Dix minutes plus tard, la police anti-émeute surgit de nulle part. Dans un calme olympien, cinq ou six hommes casqués et armés de matraques entourent le petit groupe. À peine le temps de s’éclipser à l’autre bout du square (histoire d’éviter de se faire remarquer) et le rassemblement a disparu. Le temps de tourner le dos quelques minutes et il n’y a plus personne. Tout n’est que quiétude, aucune trace de la réunion, certains continuent de flâner, dégustant une glace, quand d’autres déambulent avec nonchalance. Le lendemain, la presse révèlera l’hospitalisation préoccupante d’Itai Dzamara, journaliste et militant des droits humains et organisateur du rassemblement. C’est dans une rue voisine de l’Africa Unity Square qu’il a été passé à tabac par les forces de l’ordre.

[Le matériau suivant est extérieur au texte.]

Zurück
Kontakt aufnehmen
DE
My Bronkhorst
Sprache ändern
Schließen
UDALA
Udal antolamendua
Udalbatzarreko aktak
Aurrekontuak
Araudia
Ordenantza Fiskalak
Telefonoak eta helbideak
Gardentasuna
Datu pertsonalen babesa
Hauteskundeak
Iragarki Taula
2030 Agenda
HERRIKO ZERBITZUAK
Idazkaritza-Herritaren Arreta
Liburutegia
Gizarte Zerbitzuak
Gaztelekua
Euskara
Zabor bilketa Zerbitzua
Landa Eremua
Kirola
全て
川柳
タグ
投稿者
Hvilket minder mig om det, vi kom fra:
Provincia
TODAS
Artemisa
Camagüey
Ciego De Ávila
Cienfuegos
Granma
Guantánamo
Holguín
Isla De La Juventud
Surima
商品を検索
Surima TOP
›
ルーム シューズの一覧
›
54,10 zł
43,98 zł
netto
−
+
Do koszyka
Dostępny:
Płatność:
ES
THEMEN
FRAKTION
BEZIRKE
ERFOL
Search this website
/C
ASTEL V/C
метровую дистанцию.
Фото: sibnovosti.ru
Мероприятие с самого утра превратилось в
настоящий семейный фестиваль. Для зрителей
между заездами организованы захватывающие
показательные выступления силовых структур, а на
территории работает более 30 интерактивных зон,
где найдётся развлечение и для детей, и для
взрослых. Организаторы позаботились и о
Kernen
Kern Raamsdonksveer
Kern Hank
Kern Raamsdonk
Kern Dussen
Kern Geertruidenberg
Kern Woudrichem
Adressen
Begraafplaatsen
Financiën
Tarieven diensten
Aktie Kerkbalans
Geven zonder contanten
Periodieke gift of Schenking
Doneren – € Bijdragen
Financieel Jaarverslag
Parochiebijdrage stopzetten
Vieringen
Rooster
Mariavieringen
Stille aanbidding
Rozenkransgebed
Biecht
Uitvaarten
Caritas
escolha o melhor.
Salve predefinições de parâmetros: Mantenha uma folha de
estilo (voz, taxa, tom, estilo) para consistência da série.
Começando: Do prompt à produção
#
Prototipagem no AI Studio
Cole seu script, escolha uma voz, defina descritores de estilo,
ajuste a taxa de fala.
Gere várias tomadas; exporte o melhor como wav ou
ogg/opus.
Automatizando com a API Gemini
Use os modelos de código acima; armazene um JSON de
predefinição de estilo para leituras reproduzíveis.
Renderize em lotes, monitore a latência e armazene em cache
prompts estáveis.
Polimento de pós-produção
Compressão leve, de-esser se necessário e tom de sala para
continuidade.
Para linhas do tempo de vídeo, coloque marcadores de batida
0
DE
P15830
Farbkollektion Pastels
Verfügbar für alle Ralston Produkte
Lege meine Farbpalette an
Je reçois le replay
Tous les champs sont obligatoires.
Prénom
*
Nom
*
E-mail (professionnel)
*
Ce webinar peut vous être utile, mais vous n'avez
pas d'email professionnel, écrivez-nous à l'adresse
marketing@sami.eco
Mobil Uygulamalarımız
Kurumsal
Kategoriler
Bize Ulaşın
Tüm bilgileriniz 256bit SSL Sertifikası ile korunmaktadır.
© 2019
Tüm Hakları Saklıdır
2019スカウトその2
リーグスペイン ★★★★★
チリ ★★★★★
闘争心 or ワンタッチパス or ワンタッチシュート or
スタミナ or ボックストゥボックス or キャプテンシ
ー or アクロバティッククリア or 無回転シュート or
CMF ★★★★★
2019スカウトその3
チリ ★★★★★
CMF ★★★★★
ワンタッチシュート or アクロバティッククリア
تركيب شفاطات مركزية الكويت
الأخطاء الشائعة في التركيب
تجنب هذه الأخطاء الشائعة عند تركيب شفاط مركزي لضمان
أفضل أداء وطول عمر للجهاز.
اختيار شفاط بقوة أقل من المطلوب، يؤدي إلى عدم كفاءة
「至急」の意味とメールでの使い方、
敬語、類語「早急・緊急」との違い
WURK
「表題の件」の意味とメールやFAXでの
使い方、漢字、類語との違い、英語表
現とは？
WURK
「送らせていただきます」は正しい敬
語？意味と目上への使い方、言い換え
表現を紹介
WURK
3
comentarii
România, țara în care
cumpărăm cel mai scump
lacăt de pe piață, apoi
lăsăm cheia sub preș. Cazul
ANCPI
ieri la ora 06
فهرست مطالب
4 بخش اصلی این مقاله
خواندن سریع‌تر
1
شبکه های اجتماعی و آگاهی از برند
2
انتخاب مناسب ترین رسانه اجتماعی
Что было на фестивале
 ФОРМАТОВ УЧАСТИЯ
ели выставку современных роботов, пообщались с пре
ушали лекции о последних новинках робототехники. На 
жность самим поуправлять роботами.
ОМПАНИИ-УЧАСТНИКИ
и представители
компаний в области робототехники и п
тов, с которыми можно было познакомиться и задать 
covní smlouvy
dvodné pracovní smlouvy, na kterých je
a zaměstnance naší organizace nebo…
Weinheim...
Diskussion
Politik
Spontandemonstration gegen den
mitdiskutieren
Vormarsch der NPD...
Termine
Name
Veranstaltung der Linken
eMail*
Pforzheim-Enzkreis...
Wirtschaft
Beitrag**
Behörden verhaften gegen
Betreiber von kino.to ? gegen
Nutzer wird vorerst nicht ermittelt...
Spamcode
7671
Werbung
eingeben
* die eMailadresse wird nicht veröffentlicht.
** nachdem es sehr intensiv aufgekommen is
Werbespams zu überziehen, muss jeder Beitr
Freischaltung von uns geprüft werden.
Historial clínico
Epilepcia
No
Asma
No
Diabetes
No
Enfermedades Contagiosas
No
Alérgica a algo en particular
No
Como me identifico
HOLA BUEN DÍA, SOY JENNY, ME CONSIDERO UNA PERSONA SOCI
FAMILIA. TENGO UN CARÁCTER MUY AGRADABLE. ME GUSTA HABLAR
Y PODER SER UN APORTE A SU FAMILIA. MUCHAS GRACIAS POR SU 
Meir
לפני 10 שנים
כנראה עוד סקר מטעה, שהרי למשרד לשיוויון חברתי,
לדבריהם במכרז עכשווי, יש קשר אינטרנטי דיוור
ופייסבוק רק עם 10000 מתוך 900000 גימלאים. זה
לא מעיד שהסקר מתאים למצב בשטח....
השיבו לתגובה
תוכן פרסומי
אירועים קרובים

Dans un nouveau communiqué publié récemment, l’organisation Amnesty International s’inquiète, cette fois-ci, de sa disparition. Itai Dzamara a été enlevé le 9 mars dernier alors qu’il sortait de chez le coiffeur, non loin de la capitale. Accusé par cinq hommes d’avoir volé du bétail, il a été menotté et emmené dans « un fourgon blanc dont les plaques d’immatriculations avaient été dissimulées ». À ce jour, il reste introuvable.
Robert Mugabe se représentera bien aux élections présidentielles de 2018, ce n’est pas une surprise, la nouvelle est officielle et connue depuis des mois. Il sera alors âgé de 94 ans. Lorsqu’il s’est exprimé à ce propos le 14 juin lors du sommet de l’Union africaine, il se délectait encore : « On dit que les dirigeants ne devraient servir que deux mandats. Avec deux mandats, on ne fait pas grand chose, c’est un peu l’équivalent de deux semaines. » Une fois de plus, l’ambiance était à la franche rigolage, les sourires étaient de mises et l’auditoire jubilait.
En langue shona, Zimbabwe veut dire « La grande maison faite de pierres », en référence à Great Zimbabwe, la prestigieuse cité de l’empire shona, édifiée entre le IX e et le XIII e siècle et dont le site, formidablement préservé et classé monument national, continue d’attirer les curieux du monde entier.